§ Extracted text:
Preparation 30 minutes
Cooking 3 hours
1kg-2kg bones (from roast meats)
1 onion, peeled and cut in half
2 carrots, cut in half
½ leek, cut in half
2 sticks celery, roughly chopped
2 cloves garlic
1 star anise (optional)
2 bay leaves
6 black peppercorns
4 sprigs fresh thyme or rosemary
handful parsley stalks
1 Tbsp apple cider vinegar (optional)
3 litres stock
1 onion, diced
½ leek, diced
3 carrots, peeled and diced
2 sticks celery, diced
2 medium potatoes, peeled and diced
½ cup lentils or barley
200g greens, silverbeet, kale, roughly sliced
handful fresh parsley, roughly chopped
salt and cracked pepper
Begin by making the stock. This procedure takes a good couple of hours as the idea is to extract flavour and nutrients from the bones
Place all the ingredients for the stock in a large, deep-sided pot, cover generously (4 litres) with cold water. Bring to the boil, removing any scum from the surface. Reduce the temperature to a gentle simmer and cook for 2 hours.

§ Brief 1: Write out the passage of the bone-stock soup recipe from "Preparation 30 minutes" up to and including "cider vinegar (optional)".
§ Brief 2: In the bone-stock soup recipe, how much cold water is used to cover the stock ingredients in the pot?
§ Brief 3: Supply the next steps of the bone-stock soup recipe, continuing after its final sentence.

§ Provided data:
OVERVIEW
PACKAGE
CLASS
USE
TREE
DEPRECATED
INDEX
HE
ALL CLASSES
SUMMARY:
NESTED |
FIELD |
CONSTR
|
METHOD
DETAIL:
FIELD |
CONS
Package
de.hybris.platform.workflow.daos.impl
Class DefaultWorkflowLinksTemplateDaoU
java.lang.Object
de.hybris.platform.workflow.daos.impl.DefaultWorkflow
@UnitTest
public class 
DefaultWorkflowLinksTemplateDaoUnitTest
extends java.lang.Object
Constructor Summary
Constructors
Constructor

§ Your response 1:
Preparation 30 minutes
Cooking 3 hours
1kg-2kg bones (from roast meats)
1 onion, peeled and cut in half
2 carrots, cut in half
½ leek, cut in half
2 sticks celery, roughly chopped
2 cloves garlic
1 star anise (optional)
2 bay leaves
6 black peppercorns
4 sprigs fresh thyme or rosemary
handful parsley stalks
1 Tbsp apple cider vinegar (optional)

§ Your response 2: 4 liters

§ Your response 3:
Drain the stock through a sieve, making sure to keep the liquid and discard the vegetables. If you have any meat stuck to the bones, pick it off and add it to the soup later.
Pour the stock back into a large clean pot.
Add the diced vegetables and cook for 30 minutes.
Add the lentils and cook for a further 15 minutes.
Add the potatoes and season with salt and pepper. Continue cooking over a moderate heat until tender.
Add the greens and cook for a further 10 minutes.
Taste and adjust seasoning, if necessary. Enjoy.
Note: This soup will last for three days in your fridge and can be frozen for up to a month.